Now it has a comprehensive site, https://chr1swallace.github.io/coloc/
This is the original example from the documentation,
set.seed(1)
X1 <- matrix(rbinom(1200,1,0.4),ncol=2)
X2 <- matrix(rbinom(1000,1,0.6),ncol=2)
colnames(X1) <- colnames(X2) <- c("f1","f2")
library(dplyr)
X1 <- mutate(as.data.frame(X1),x0=1) %>% select(x0,f1,f2)
X2 <- mutate(as.data.frame(X2),x0=1) %>% select(x0,f1,f2)
Y1 <- rnorm(600,apply(X1,1,sum),2)
Y2 <- rnorm(500,2*apply(X2,1,sum),5)
summary(lm1 <- lm(Y1~f1+f2,data=as.data.frame(X1)))
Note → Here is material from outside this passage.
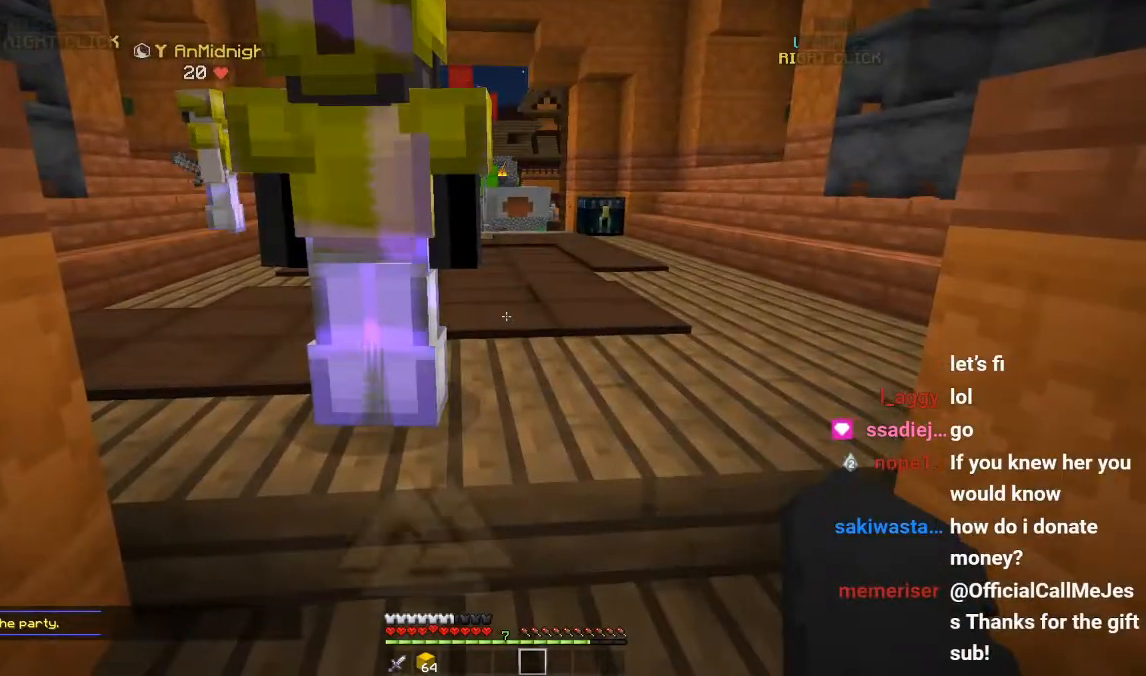
{"keys": [], "mouse": [], "events": []}
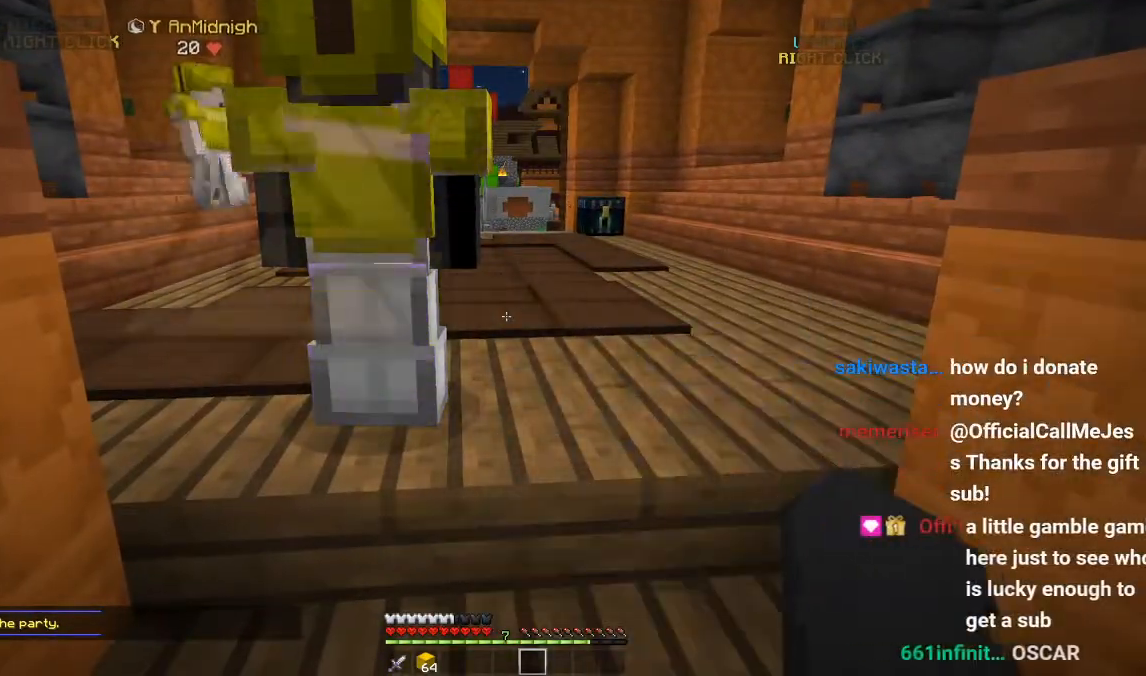
{"keys": [], "mouse": [], "events": []}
summary(lm2 <- lm(Y2~f1+f2,data=as.data.frame(X2)))
b1 <- coef(lm1)
b2 <- coef(lm2)
v1 <- vcov(lm1)
v2 <- vcov(lm2)
require(coloc)
## Bayesian approach, esp. when only p values are available
abf <- coloc.abf(list(beta=b1, varbeta=diag(v1), N=nrow(X1), sdY=sd(Y1), type="quant"),
list(beta=b2, varbeta=diag(v2), N=nrow(X2), sdY=sd(Y2), type="quant"))
abf
# sdY
cat("sd(Y)=",sd(Y1),"==> Estimates:",sqrt(diag(var(X1)*b1^2+var(X1)*v1*nrow(X1))),"\n")
for(k in 1:3) cat("Based on b",k," sd(Y1) = ",sqrt(var(X1[,k])*(b1[k]^2+nrow(X1)*v1[k,k])),"\n",sep="")
cat("sd(Y)=",sd(Y2),"==> Estimates:",sqrt(diag(var(X2)*b2^2+var(X2)*v2*nrow(X2))),"\n")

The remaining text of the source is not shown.